AIM OF THE EXERCISE: Write out the lines of the records below, starting with their first line and stopping after the line that contains "La provincia implementó". Reproduce each line without any change.

[Text extracted from each page]
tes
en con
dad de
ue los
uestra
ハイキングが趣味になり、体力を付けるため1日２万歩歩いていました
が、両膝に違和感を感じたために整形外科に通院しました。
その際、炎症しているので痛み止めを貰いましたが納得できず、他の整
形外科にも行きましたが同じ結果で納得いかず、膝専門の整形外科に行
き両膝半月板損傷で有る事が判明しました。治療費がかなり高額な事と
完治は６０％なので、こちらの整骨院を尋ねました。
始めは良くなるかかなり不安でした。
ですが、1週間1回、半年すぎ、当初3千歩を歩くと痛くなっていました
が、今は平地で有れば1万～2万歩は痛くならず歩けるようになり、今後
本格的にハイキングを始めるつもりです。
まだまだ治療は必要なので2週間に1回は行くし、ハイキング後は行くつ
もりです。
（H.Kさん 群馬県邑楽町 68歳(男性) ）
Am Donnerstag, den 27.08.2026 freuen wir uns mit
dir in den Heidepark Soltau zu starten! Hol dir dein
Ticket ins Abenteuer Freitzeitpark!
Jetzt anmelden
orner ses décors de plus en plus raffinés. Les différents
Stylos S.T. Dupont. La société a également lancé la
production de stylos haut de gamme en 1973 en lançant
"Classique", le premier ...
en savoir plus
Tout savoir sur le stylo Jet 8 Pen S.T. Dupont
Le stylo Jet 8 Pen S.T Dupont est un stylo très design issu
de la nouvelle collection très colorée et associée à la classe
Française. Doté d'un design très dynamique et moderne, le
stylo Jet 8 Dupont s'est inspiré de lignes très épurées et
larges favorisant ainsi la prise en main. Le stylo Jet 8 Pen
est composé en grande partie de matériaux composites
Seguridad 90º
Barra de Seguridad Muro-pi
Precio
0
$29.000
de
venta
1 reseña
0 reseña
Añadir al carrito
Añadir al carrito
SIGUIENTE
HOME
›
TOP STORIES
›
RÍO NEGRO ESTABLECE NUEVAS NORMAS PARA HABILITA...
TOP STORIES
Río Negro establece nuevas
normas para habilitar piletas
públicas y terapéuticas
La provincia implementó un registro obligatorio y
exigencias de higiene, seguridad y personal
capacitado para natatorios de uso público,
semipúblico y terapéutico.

SOLUTION:
tes
en con
dad de
ue los
uestra
ハイキングが趣味になり、体力を付けるため1日２万歩歩いていました
が、両膝に違和感を感じたために整形外科に通院しました。
その際、炎症しているので痛み止めを貰いましたが納得できず、他の整
形外科にも行きましたが同じ結果で納得いかず、膝専門の整形外科に行
き両膝半月板損傷で有る事が判明しました。治療費がかなり高額な事と
完治は６０％なので、こちらの整骨院を尋ねました。
始めは良くなるかかなり不安でした。
ですが、1週間1回、半年すぎ、当初3千歩を歩くと痛くなっていました
が、今は平地で有れば1万～2万歩は痛くならず歩けるようになり、今後
本格的にハイキングを始めるつもりです。
まだまだ治療は必要なので2週間に1回は行くし、ハイキング後は行くつ
もりです。
（H.Kさん 群馬県邑楽町 68歳(男性) ）
Am Donnerstag, den 27.08.2026 freuen wir uns mit
dir in den Heidepark Soltau zu starten! Hol dir dein
Ticket ins Abenteuer Freitzeitpark!
Jetzt anmelden
orner ses décors de plus en plus raffinés. Les différents
Stylos S.T. Dupont. La société a également lancé la
production de stylos haut de gamme en 1973 en lançant
"Classique", le premier ...
en savoir plus
Tout savoir sur le stylo Jet 8 Pen S.T. Dupont
Le stylo Jet 8 Pen S.T Dupont est un stylo très design issu
de la nouvelle collection très colorée et associée à la classe
Française. Doté d'un design très dynamique et moderne, le
stylo Jet 8 Dupont s'est inspiré de lignes très épurées et
larges favorisant ainsi la prise en main. Le stylo Jet 8 Pen
est composé en grande partie de matériaux composites
Seguridad 90º
Barra de Seguridad Muro-pi
Precio
0
$29.000
de
venta
1 reseña
0 reseña
Añadir al carrito
Añadir al carrito
SIGUIENTE
HOME
›
TOP STORIES
›
RÍO NEGRO ESTABLECE NUEVAS NORMAS PARA HABILITA...
TOP STORIES
Río Negro establece nuevas
normas para habilitar piletas
públicas y terapéuticas
La provincia implementó un registro obligatorio y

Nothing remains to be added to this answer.